The 30-year-old from Lossiemouth will perhaps always be best known for winning Team GB’s first gold medal of London 2012, along with partner Helen Glover, the pair becoming Britain’s first female Olympic rowing champions.
Last year, Stanning and Glover became world champions for the first time. They will defend their title at the 2015 tournament which begins today in Aiguebelette, France, but for the Scot, the time between becoming Olympic champion and world champion was as far removed from the life of a professional athlete as one could imagine. Stanning is in the Royal Artillery and just a month after winning her Olympic title, returned to her military career. She was posted to Helmand Province in Afghanistan for a six-month tour of duty as a battery operations officer before returning home.
“It was certainly very different from what I’d been doing the year before but it didn’t feel too strange to me because I was working in an environment I was comfortable with, alongside people I knew before I was an Olympic athlete,” she says. “It was a demanding job but it was all about the big picture.

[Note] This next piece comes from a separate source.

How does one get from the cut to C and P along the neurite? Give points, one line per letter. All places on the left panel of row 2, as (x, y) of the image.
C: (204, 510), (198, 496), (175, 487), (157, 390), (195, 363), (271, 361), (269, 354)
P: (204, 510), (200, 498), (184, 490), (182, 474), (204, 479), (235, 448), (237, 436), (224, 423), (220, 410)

Being an athlete and certainly in 2012, a lot of the focus was about me and about the Olympics, so it was nice to have a year when it wasn’t about me as an individual. Instead, it was all about what I could add to the bigger picture rather than me being the centre of attention which I liked.”
On sabbatical from the Army, Stanning seamlessly returned to her sport in the summer of 2013 and there has been no stopping her and Glover. After winning the world title last year, breaking a 12-year-old world record in the process, the pair followed that up by becoming European champions in May and winning gold at two World Cup events. They go into this week’s World Championships on a 27-race winning streak and so are heavy favourites to success- fully defend their title. “We’re pleased with the run we’re on but we’re not dwelling on it and we’re certainly not complacent,” Stanning says. “So far this season everything has gone well and we’ve had a good block of training going into the worlds so we’re happy with everything. We’re feeling good and we’re just looking forward to racing now.”
There is no doubt there is pressure on the pair though; four-time Olympic champion Matthew Pinsent stated this year that he believed the women were “within reach of sporting immortality”. It is not an insignificant claim but Stanning is unflustered by the expectations.
“There is more pressure on us but we don’t look at it like that because we’re just trying to make sure we race a good race,” she says. “I know everyone wants to beat the people who are winning but that just motivates us to row at a better standard every time we race. We’re definitely not the finished product; you always want to find ways to improve. Physiologically we’ve moved on a lot this year, technically we’re tweaking a few things, and next year there will be more areas we can improve on.”
As soon as the World Champion- ships end, Rio 2016 will become Stanning’s focus and she admits she is in a very different position compared to four years ago.
“Helen and I are certainly more confident in the way we row,” she says. “We have a lot more races under our belts so we know how we perform under different conditions and against different opponents and that gives us confidence. We’ve matured as athletes and as a combination and we know what to expect this time. Personal expectations are different compared to four years ago. They’re definitely higher but at the same time, we’re both still as excited about everything as we were a year out from London.”